### TEXTE SOURCE
+---+

Mme Lydia Schneider Hausser (S). Monsieur le président, Mesdames et Messieurs les députés, puisque nous en sommes aux états financiers, quelques mots tout d'abord pour remercier l'ensemble des fonctionnaires, et en particulier ceux du département des finances, qui ont répondu à toutes les questions qui figurent ici, voire plus; il faut vraiment les remercier.
L'opposition du parti socialiste via le rapport de minorité est principalement basée sur cette fameuse provision qui, a priori, d'après ce que nous avons entendu, n'a été demandée ni par la caisse de pension ni par les fonctionnaires. Cette provision a une échéance en 2030, elle s'adaptera en fonction du chemin de croissance de la caisse et des crises, peut-être - je ne sais pas, je ne l'espère pas - comme on a pu le vivre en 2008. Mais surtout, elle crée une suspicion: d'un côté, on provisionne parce qu'il y a du bénéfice et, de l'autre, on dépose dans ce parlement une kyrielle de projets de lois qui remettent en cause indirectement ce chemin de croissance. S'agit-il d'une provision pour accuser le coup des projets de lois de «personal stop» relatif à la fonction publique ou encore de répartition des cotisations 50-50 ? La question se pose, comme beaucoup d'autres d'ailleurs, et cette décision qui, in fine, est comptable se révèle nettement politique. Malheureusement, au vu de ce projet de loi, le seul moyen de demander une révision de cette provision au Conseil d'Etat est de refuser les états financiers, ce que nous allons devoir faire. Merci beaucoup.
M. Bernhard Riedweg (UDC). Il y aura une forte pression financière sur les caisses de pension de l'Etat de Genève suite à la baisse du taux de conversion minimal légal dans la prévoyance vieillesse obligatoire - qui passera de 6,8% à 6% - que propose le Conseil fédéral avec sa réforme en 2020. Actuellement, les caisses de pension subissent d'importantes pertes suite à la faiblesse des rendements et à l'augmentation de l'espérance de vie. Depuis plusieurs années, les rendements des placements sont inférieurs aux 5% qui seraient nécessaires pour financer les rentes d'aujourd'hui, calculées sur la base du taux de conversion minimal légal de 6,8%. La LPP prévoit que l'Etat garant verse des intérêts en cas de non-atteinte des paliers intermédiaires suivants: 60% à partir du 1er janvier 2020, 75% à partir du 1er janvier 2030. Ces paliers ne sont pas contraignants pour la CPEG, mais générateurs d'intérêts à verser par l'Etat garant à la CPEG s'ils ne sont pas atteints. Selon les projections actuelles de la CPEG, le palier de 60% en 2020 devrait être atteint, celui de 75% en 2030 paraît improbable. Merci, Monsieur le président.
Des voix. Bravo !
Le président. Je vous remercie, Monsieur le député, et cède la parole à M. Patrick Lussi pour une minute et quarante-neuf secondes.

+---+

### DONNÉES EXTRAITES

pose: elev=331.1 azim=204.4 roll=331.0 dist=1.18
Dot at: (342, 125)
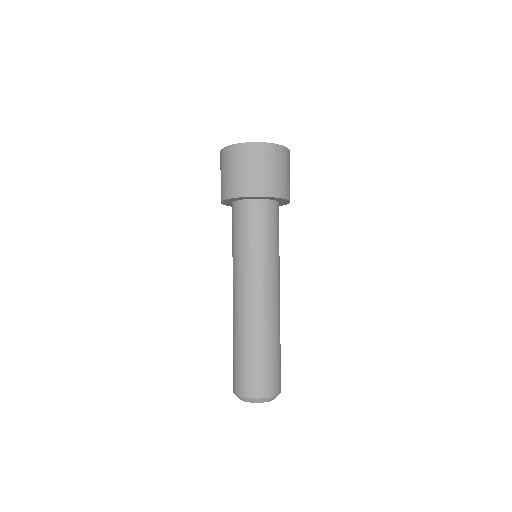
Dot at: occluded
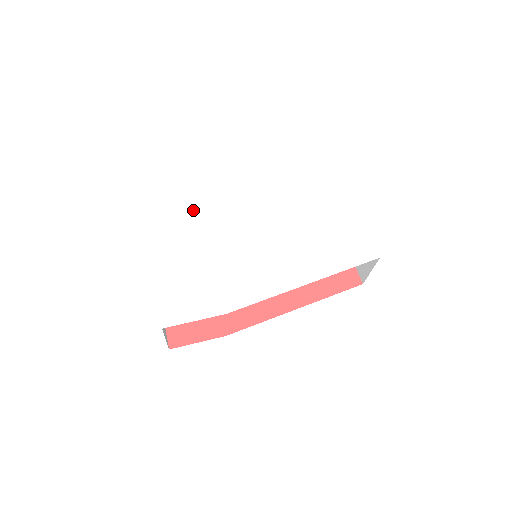
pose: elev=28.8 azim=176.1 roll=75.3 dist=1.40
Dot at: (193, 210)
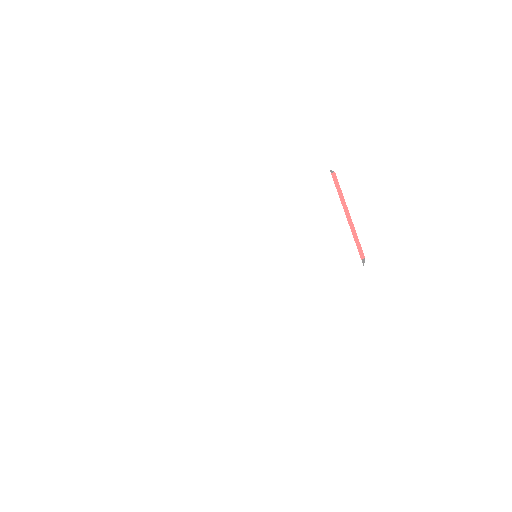
Dot at: (189, 234)
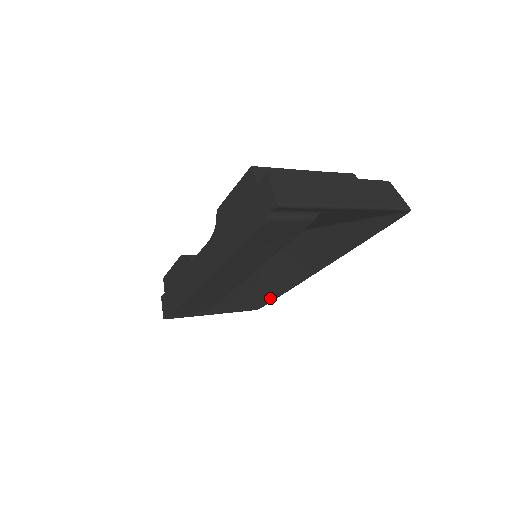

+---+

### LISTE DES TÂCHES
• 1. Modifiez le texte source : reprenez-le à partir des mots « Mme Lydia Schneider » et arrêtez-vous après « vraiment les remercier. », en remplaçant « fonctionnaires » par « collaborateurs ».
• 2. Relevez tous les pourcentages distincts écrits avec le signe % dans le texte source.
• 3. D'après le texte source, de combien à combien la réforme du Conseil fédéral ferait-elle passer le taux de conversion minimal légal ?
Vous n'aurez pas besoin des lignes.

### RÉPONSES PAR TÂCHE
• 1.
Mme Lydia Schneider Hausser (S). Monsieur le président, Mesdames et Messieurs les députés, puisque nous en sommes aux états financiers, quelques mots tout d'abord pour remercier l'ensemble des collaborateurs, et en particulier ceux du département des finances, qui ont répondu à toutes les questions qui figurent ici, voire plus; il faut vraiment les remercier.

• 2. 6,8%, 6%, 5%, 60%, 75%

• 3. De 6,8% à 6%.